Controller
Das originale, klobige westliche Gamepad der Sega Saturn. Ähnlich wie bei der ersten Xbox, wenn auch weniger extrem, war dieses Modell für seine sperrige, kantige Form und mangelhafte Ergonomie bekannt, bevor es durch das deutlich überlegene japanische Design ersetzt wurde.
Beschreibung
Der Controller zeichnet sich durch ein breites, kantiges Gehäuse mit ausgeprägten Griffen, ein segmentiertes Steuerkreuz, sechs Aktionstasten und zwei Schultertasten aus. Sein Design spiegelt den Versuch wider, sowohl digitale als auch aufkommende 3D-Spielkonzepte zu bedienen, was zu einem wuchtigeren Profil und einer weniger flüssigen Tastenanordnung im Vergleich zum japanischen Gegenstück führte. Das Steuerkreuz nutzt eine steife, konkave Scheibe, die insbesondere bei Kampfspielen die Präzision einschränkt, während das hohe Gewicht und die Form der Griffe damals als unhandlich empfunden wurden.

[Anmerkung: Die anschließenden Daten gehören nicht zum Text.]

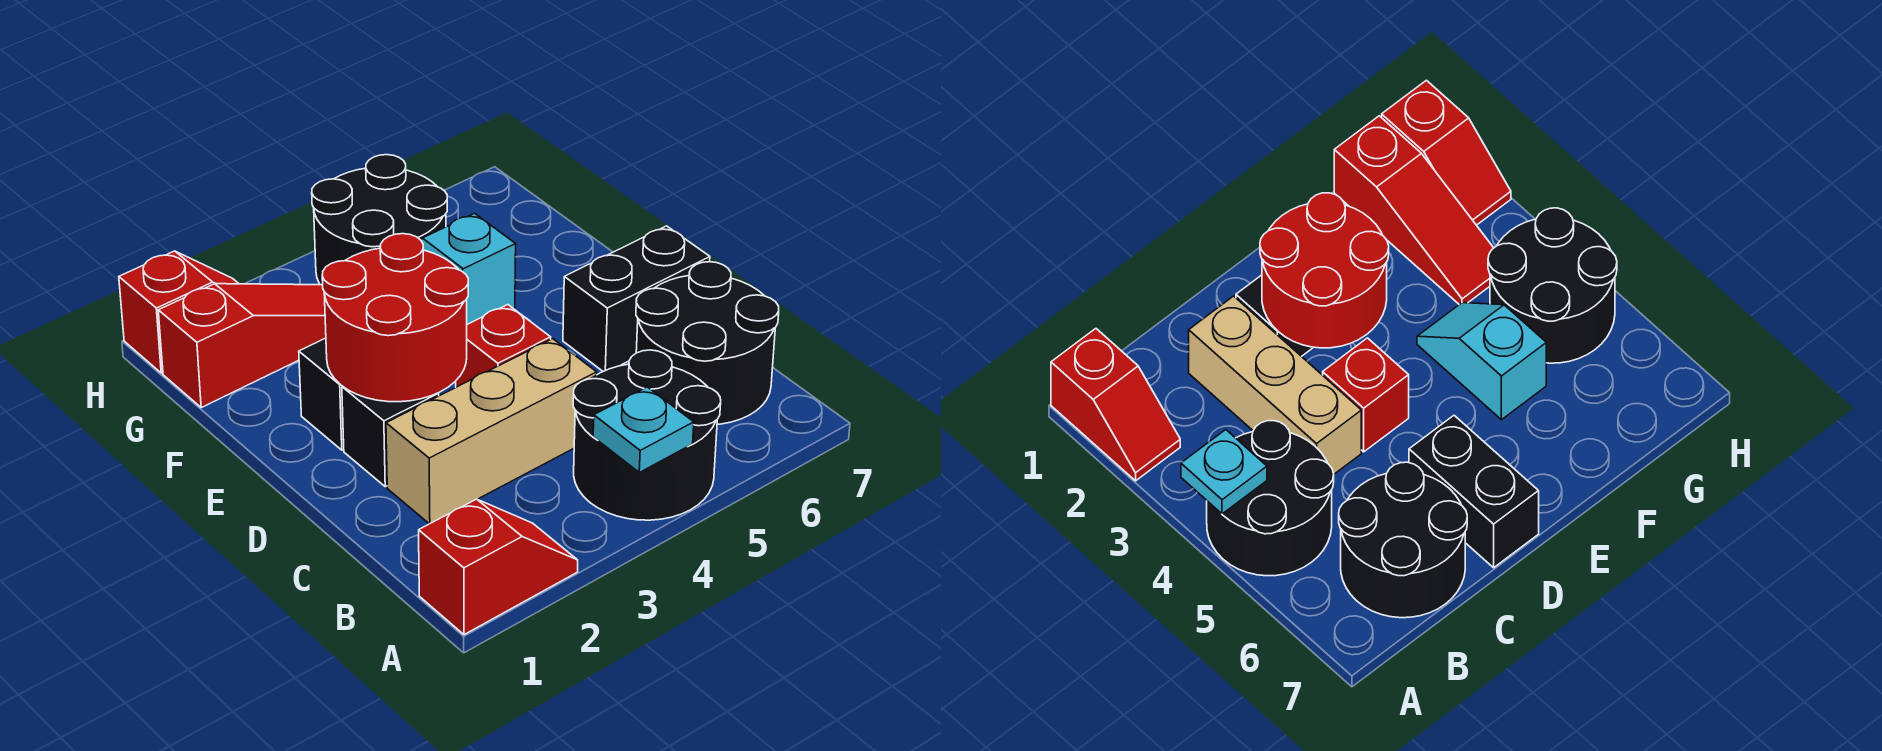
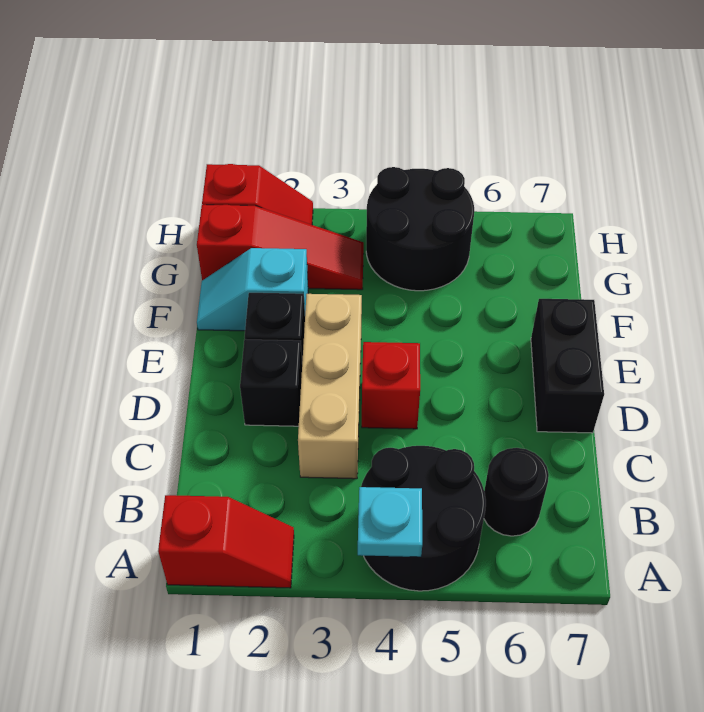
black 2x2 round brick [636,262,779,424] -> black 1x1 round brick [484,448,549,536]
tan 1x3 brick [386,339,597,524] -> tan 1x3 brick turned to [298,294,362,479]
red 2x2 round brick [322,234,468,402] -> none
black 1x2 brick [563,226,710,371] -> black 1x2 brick turned to [531,299,604,433]
cyan 1x2 slope [421,213,516,324] -> cyan 1x2 slope moved to [197,248,308,331]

Funktional ist das Eingabegerät zwar mit sämtlicher Saturn-Software kompatibel, lässt jedoch die Finesse des frühen japanischen Modells vermissen, das erst später im Westen eingeführt wurde. Die zeitgenössische Rezeption auf westlichen Märkten fiel gemischt aus: Die Langlebigkeit wurde geschätzt, während Komfort und Reaktionsverhalten Kritik ernteten. Retrospektiv bleibt er vor allem für seine Schwächen im Gedächtnis, die Sega schließlich dazu veranlassten, das japanische Design in späteren Produktionsreihen als weltweiten Standard zu etablieren. Dies erinnert an den ersten Xbox-Controller, der ebenfalls auf eine wuchtige, ‘maskuline’ Ästhetik für den Westen setzte, die ergonomisch letztlich scheiterte. Beide Beispiele verdeutlichen die Problematik, wenn idealisiertes Marketing bei der Hardware-Entwicklung über menschliche Ergonomie gestellt wird.